More experiments on plotting:
* select date/time explicitly
* change colormap/levels
* contourf/contour


In [None]:
# specify date/time explicitly
# sst.isel(time=227).plot()
sst.sel(time='1997-12-16T12').plot()

In [None]:
# change levels
sst.sel(time='1997-12-16T12').plot(levels=20)

In [None]:
# change color map
sst.sel(time='1997-12-16T12').plot(levels=20, center=False, cmap='Spectral_r')

In [None]:
# change to contourf
sst.sel(time='1997-12-16T12').plot.contourf(levels=20, center=False, cmap='Spectral_r')

## SST change from the first 10 years to the last 10 years

In [None]:
sst_early = sst.sel(time=slice('1979-01', '1988-12')).mean('time')
sst_late = sst.sel(time=slice('2009-01', '2018-12')).mean('time')
dsst = sst_late - sst_early
dsst.attrs['long_name'] = 'SST change from 1979-1988 to 2009-2018'
dsst

In [None]:
dsst.plot.contourf(levels=20)
# cooling over the Southern Ocean and Southeast Pacific

Not warming everywhere.
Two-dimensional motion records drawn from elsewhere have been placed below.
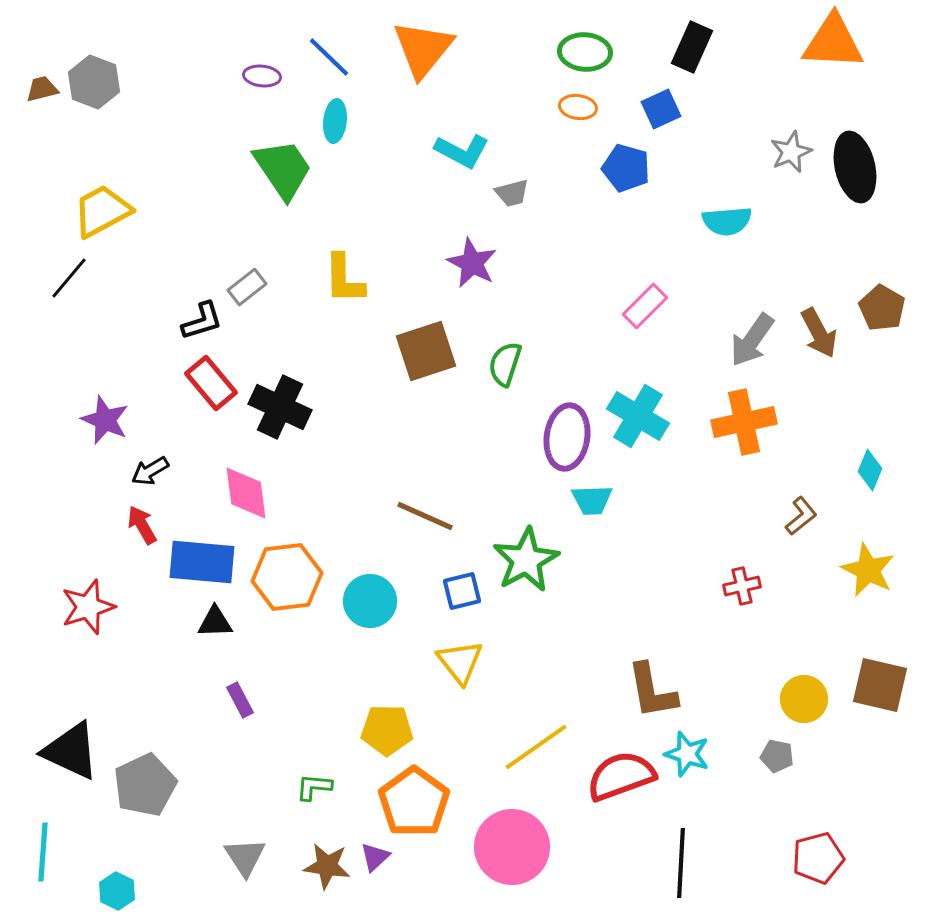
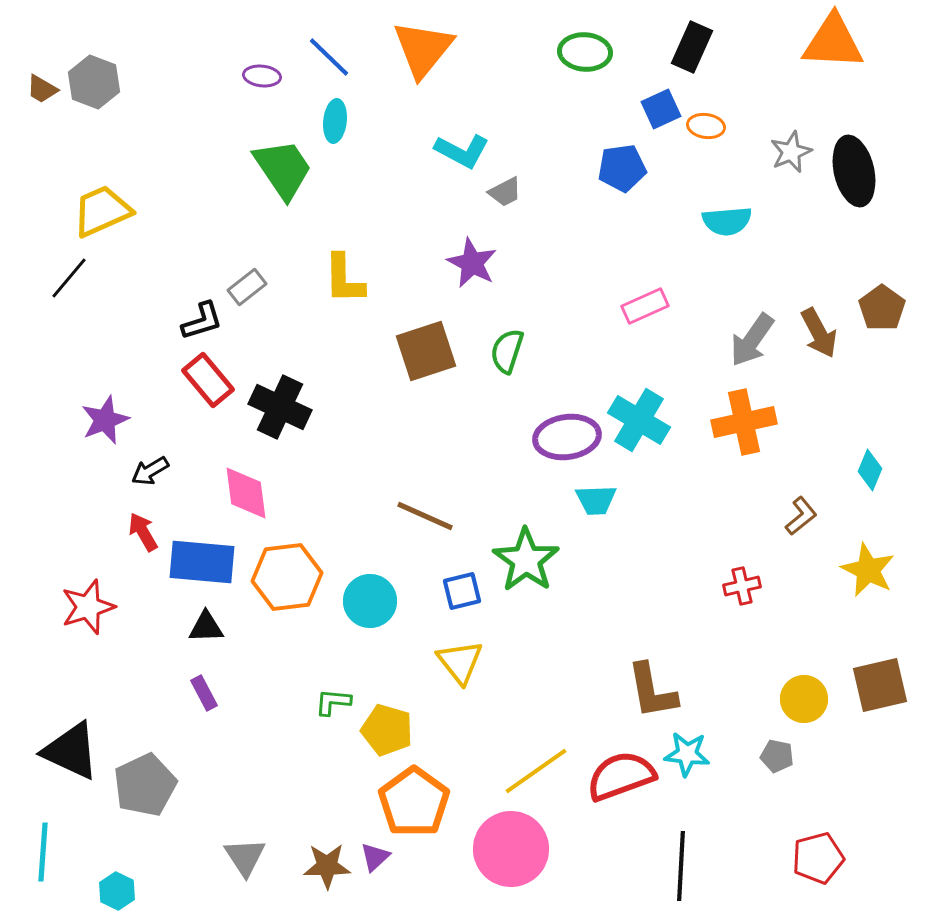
brown trapezoid at (42, 89): rotated 136 degrees counterclockwise
orange ellipse at (578, 107): moved 128 px right, 19 px down
black ellipse at (855, 167): moved 1 px left, 4 px down
blue pentagon at (626, 168): moved 4 px left; rotated 24 degrees counterclockwise
gray trapezoid at (512, 193): moved 7 px left, 1 px up; rotated 12 degrees counterclockwise
yellow trapezoid at (102, 211): rotated 4 degrees clockwise
pink rectangle at (645, 306): rotated 21 degrees clockwise
brown pentagon at (882, 308): rotated 6 degrees clockwise
green semicircle at (505, 364): moved 2 px right, 13 px up
red rectangle at (211, 383): moved 3 px left, 3 px up
cyan cross at (638, 416): moved 1 px right, 4 px down
purple star at (105, 420): rotated 27 degrees clockwise
purple ellipse at (567, 437): rotated 74 degrees clockwise
cyan trapezoid at (592, 500): moved 4 px right
red arrow at (142, 525): moved 1 px right, 7 px down
green star at (526, 560): rotated 8 degrees counterclockwise
black triangle at (215, 622): moved 9 px left, 5 px down
brown square at (880, 685): rotated 26 degrees counterclockwise
purple rectangle at (240, 700): moved 36 px left, 7 px up
yellow pentagon at (387, 730): rotated 15 degrees clockwise
yellow line at (536, 747): moved 24 px down
cyan star at (687, 754): rotated 12 degrees counterclockwise
green L-shape at (314, 787): moved 19 px right, 85 px up
pink circle at (512, 847): moved 1 px left, 2 px down
black line at (681, 863): moved 3 px down
brown star at (327, 866): rotated 9 degrees counterclockwise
Southern Ocean and Southeast Pacific

## Calculate monthly climatology
* multiple-year mean value for each month
* use the `groupby('time.month')` method



In [None]:
sst_clim = sst.groupby('time.month').mean('time')
sst_clim

In [None]:
sst_clim.sel(month=1).plot.contourf(levels=20, center=False, cmap='Spectral_r')

In [None]:
sst_clim.sel(month=7).plot.contourf(levels=20, center=False, cmap='Spectral_r')

Make 12 subplots using a single command.

In [None]:
sst_clim.plot.contourf(col='month', col_wrap=6, 
                       levels=20, cmap='Spectral_r', center=False)
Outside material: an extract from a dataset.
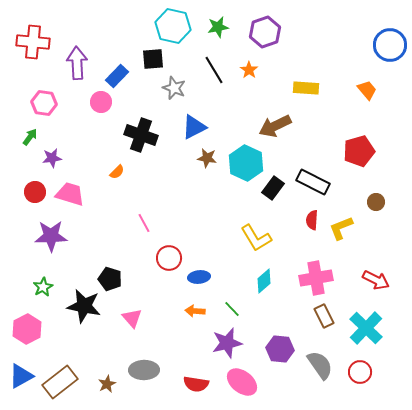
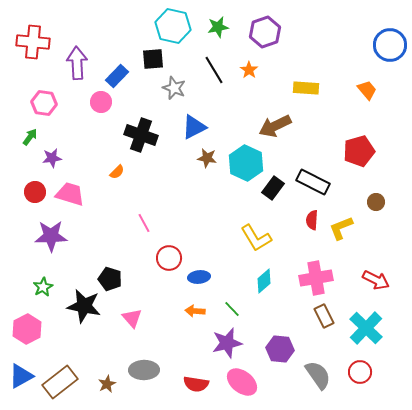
gray semicircle at (320, 365): moved 2 px left, 10 px down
## Calculate monthly anomaly
Subtract the monthly climatology from the raw SST data.

In [None]:
ssta = sst.groupby('time.month') - sst_clim
ssta

In [None]:
ssta.sel(time=slice('1997-12', '1998-02')).mean('time').plot.contourf(levels=20)

## Calculate the Nino3.4 index
* SST averaged over the Nino3.4 region: 170W-120W, 5S-5N
![ENSO](http://www.bom.gov.au/climate/enso/indices/oceanic-indices-map.gif)
http://www.bom.gov.au/climate/enso/indices/oceanic-indices-map.gif

In [None]:
nino34 = ssta.sel(lon=slice(360-170,360-120),lat=slice(-5,5)).mean(['lon','lat'])
nino34.attrs['long_name'] = 'Nino3.4 index'
nino34

In [None]:
nino34.plot()
plt.axvline('2015-12', color='gray', ls='--')
plt.text('2015-12', 2, '2015-12', rotation=-45, color='gray', )
plt.axvline('1997-12', color='gray', ls='--')
plt.text('1997-12', 2, '1997-12', rotation=-45, color='gray', )
plt.axvline('1982-12', color='gray', ls='--')
plt.text('1982-12', 2, '1982-12', rotation=-45, color='gray', )

## Seasonality of El Nino/Lanina

In [None]:
nino34.groupby('time.month').std('time').plot()
plt.ylabel('Nino3.4 standard deviation [$^\circ$C]')

December shows the largest variability!